Yann.Sagon · May 8, 2019, 10:36am

As it seems we have an issue with some of the GPU nodes on Baobab since the latest maintenance, let’s discuss of this here, it may be of interest for other users as well.

Some users are complaining that they had issue with some GPU, but then it seems it’s solved for some of them and some GPU. It would be good to have here an updated situation of the users having issue.

Maolaaisha.Aminanmu · May 8, 2019, 11:22am

Hello
As far as I know, the following nodes are not working:
partition shared-gpu node gpu003
partition shared-gpu-EL7 node gpu008
partition kalousis-gpu-EL7 node gpu008

The error message:

Thank you

Pablo.Strasser · May 8, 2019, 11:37am

Hi,

To help you find the problem, here is a very short minimal example.

First login to login node 1 (there is a problem with login node 2 I just discovered it will be covered in another message).
Build the official pytorch image. For ease of use I uploaded the image on dockerhub.

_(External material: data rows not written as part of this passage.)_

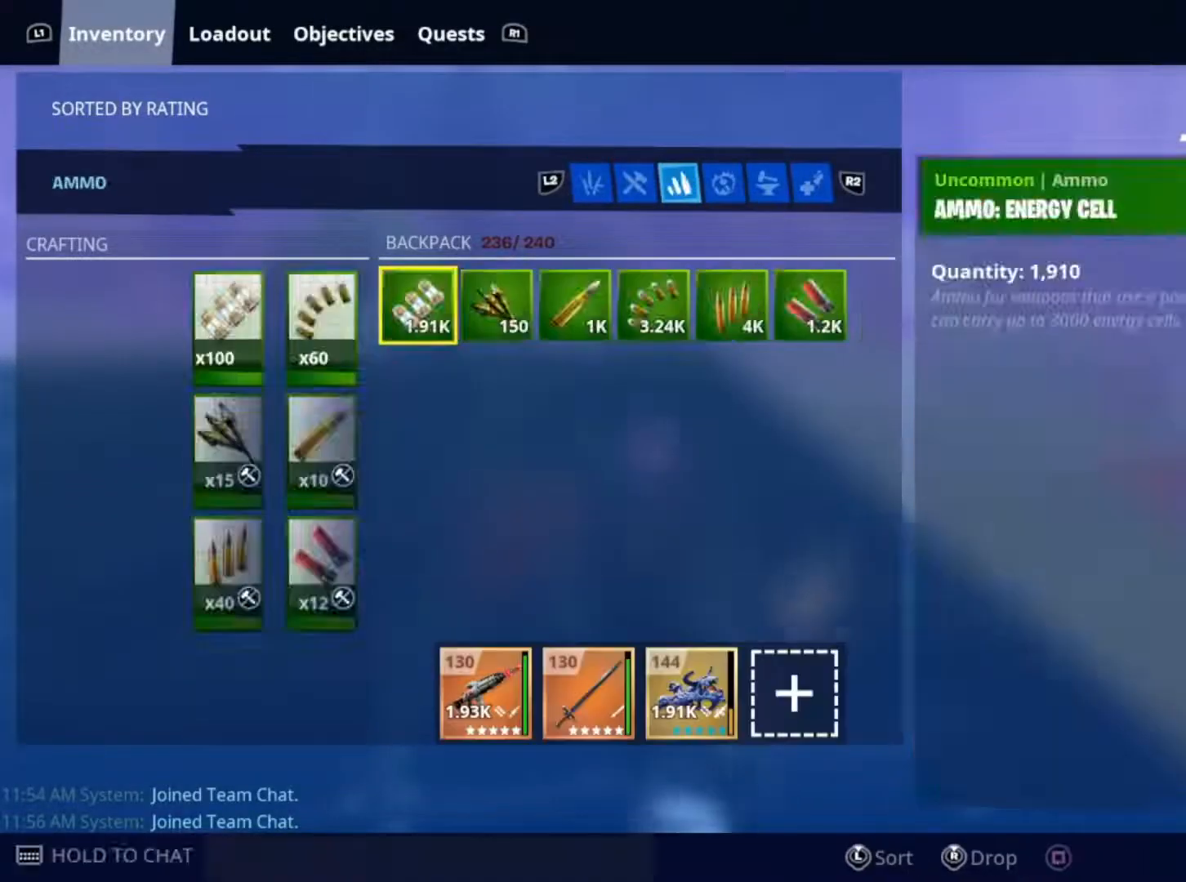
{"buttons": [], "left_stick": "center", "right_stick": "center", "events": [[100, "L2", "up"], [167, "L2", "down"], [267, "L2", "up"], [367, "L2", "down"], [433, "L2", "up"]]}
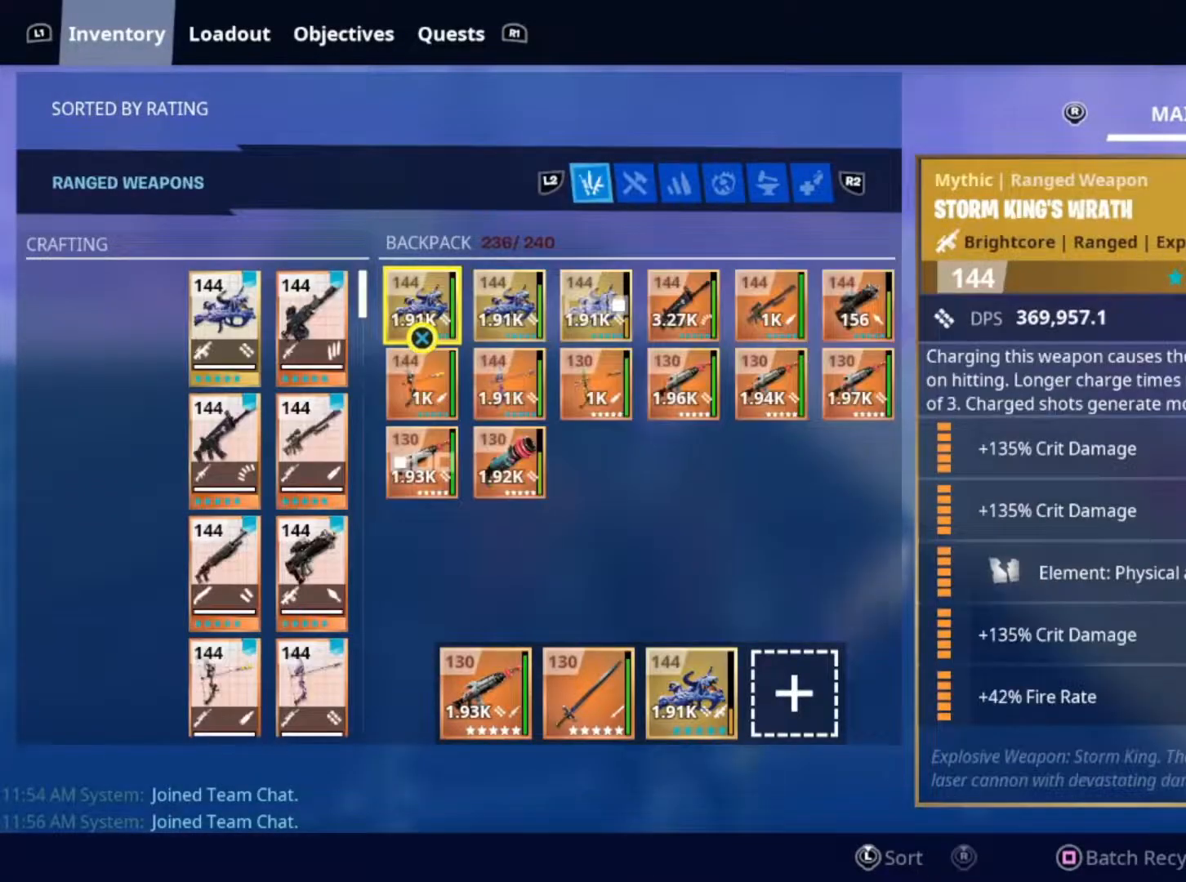
{"buttons": [], "left_stick": "center", "right_stick": "center", "events": [[267, "DPAD_RIGHT", "down"], [400, "DPAD_RIGHT", "up"]]}
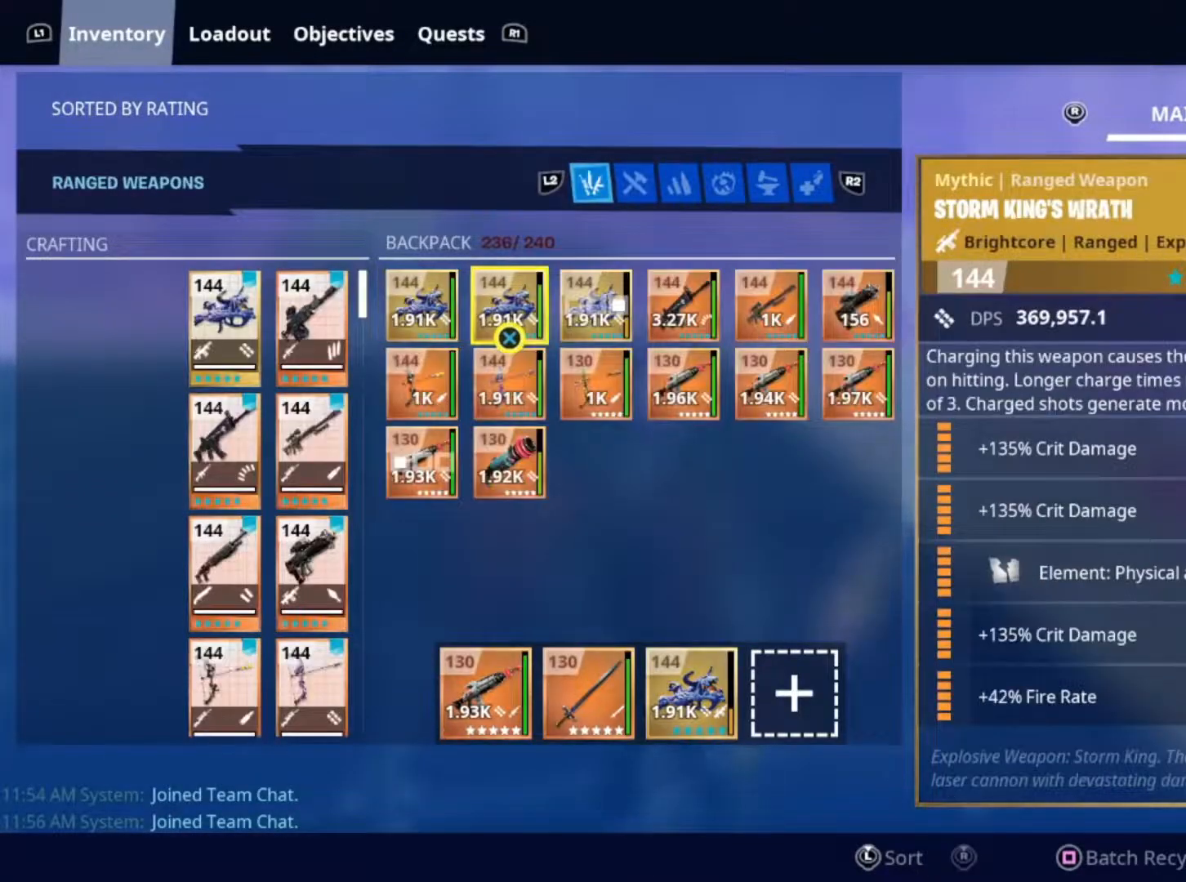
{"buttons": [], "left_stick": "center", "right_stick": "center", "events": [[33, "DPAD_RIGHT", "down"], [133, "DPAD_RIGHT", "up"], [333, "DPAD_DOWN", "down"], [400, "DPAD_DOWN", "up"]]}
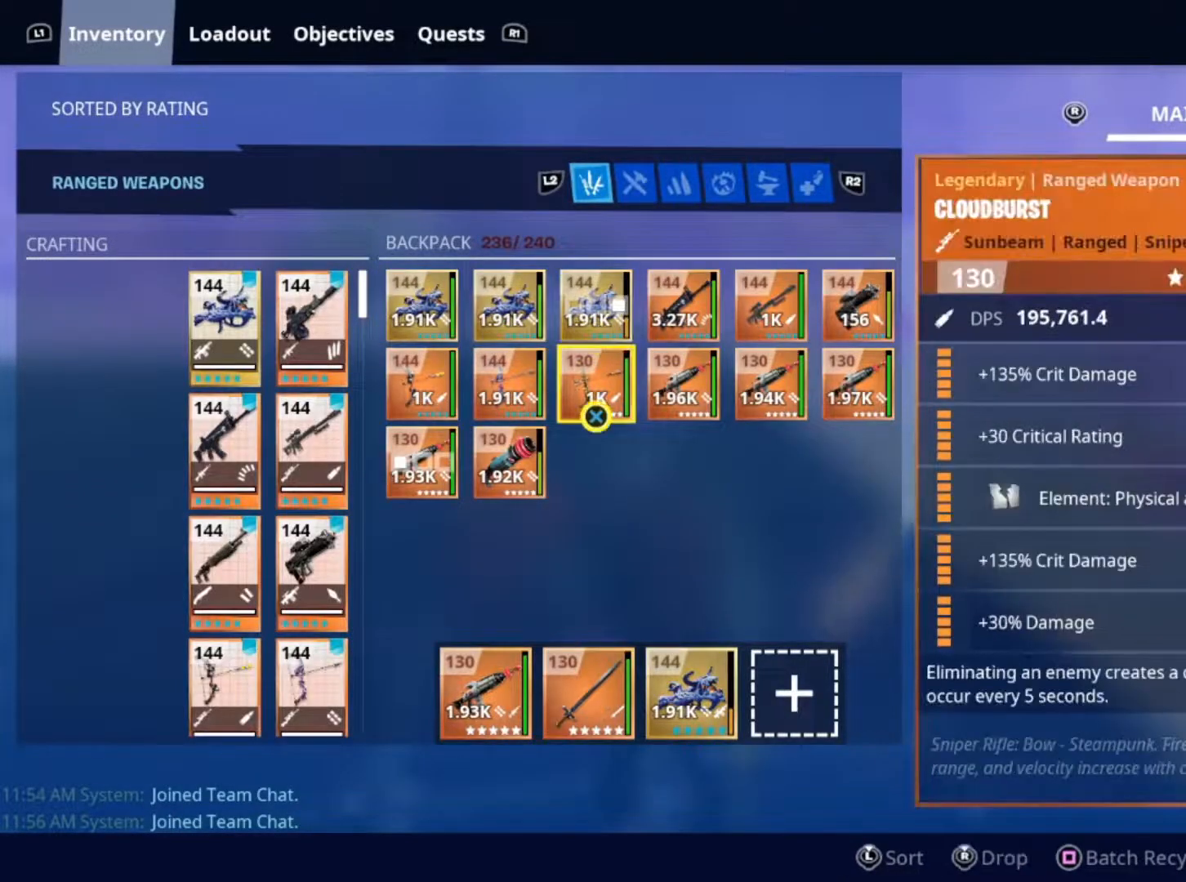
{"buttons": ["DPAD_LEFT"], "left_stick": "center", "right_stick": "center", "events": [[333, "A", "down"], [467, "A", "up"], [467, "DPAD_LEFT", "down"]]}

singularity build pytorch.simg docker://pablostrasser/pytorch:latest

Create a basic python script:

import torch
cuda = torch.device(‘cuda’)
a=torch.zeros(10,device=cuda)
print(a)
Execute the script:

srun -p kalousis-gpu-EL7 --gres=gpu:1 singularity exec --nv pytorch.simg python /home/strassp6/scratch/pytorchTest.py

The script fail with:

THCudaCheck FAIL file=…/aten/src/THC/THCGeneral.cpp line=51 error=999 : unknown error
Traceback (most recent call last):
File “/home/strassp6/scratch/pytorchTest.py”, line 3, in
a=torch.zeros(10,device=cuda)
File “/opt/conda/lib/python3.6/site-packages/torch/cuda/init.py”, line 163, in _lazy_init
torch._C._cuda_init()
RuntimeError: cuda runtime error (999) : unknown error at …/aten/src/THC/THCGeneral.cpp:51
srun: error: gpu008: task 0: Exited with exit code 1

For reminder we had the same problem at the last update.

I hope this help.
I’m available if you have more questions.

Pablo Strasser

Yann.Sagon · May 8, 2019, 1:18pm

Hello,

we suppose the issue is due to the following:

you have build the singularity image on a machine which has CUDA installed on the OS and this version isn’t compatible with the one available on Baobab. Can you let us know on which machine you did the build and which version of CUDA you had?
login1 and login2 have CUDA installed with rpm. We will remove this installation to avoid conflict with what is available on the nodes. You should always use CUDA through module load CUDA (version optionally) when building and running something using CUDA.

Maolaaisha.Aminanmu · May 8, 2019, 2:09pm

The CUDA version I had was 10.1, I may did the image originally in OS machine.
I re-made the image in linux machine and pushed to hub, then now with this image the above nodes are working fine. It is strange though because the same image was working fine on some of the nodes of shared-gpu partition.

Thank you very much.

Pablo.Strasser · May 8, 2019, 2:46pm

This seem to have solved the problem.
After I also executed an already build image from before the update that now work.
I find strange that the cuda version on the login node has an effect as it should never be used nor the one on the node we launch the code on.
Normally only the nvidia drivers together with some code coming from singularity should be used.
This is the main motivation of using singularity having only the need to care about linux-kernel version and nvidia-driver version.

I don’t have much experience with singularity outside of baobab however, I can say that with nvidia-docker the only case I had a problem was caused to using a container based on cuda 9.0 (before baobab did update) on a gpu that didn’t exist at this time (2080 ti).

In all case the problem seem solved, thanks for that.

Pablo

Maolaaisha.Aminanmu · May 8, 2019, 3:58pm

Yes, my old image is also working now.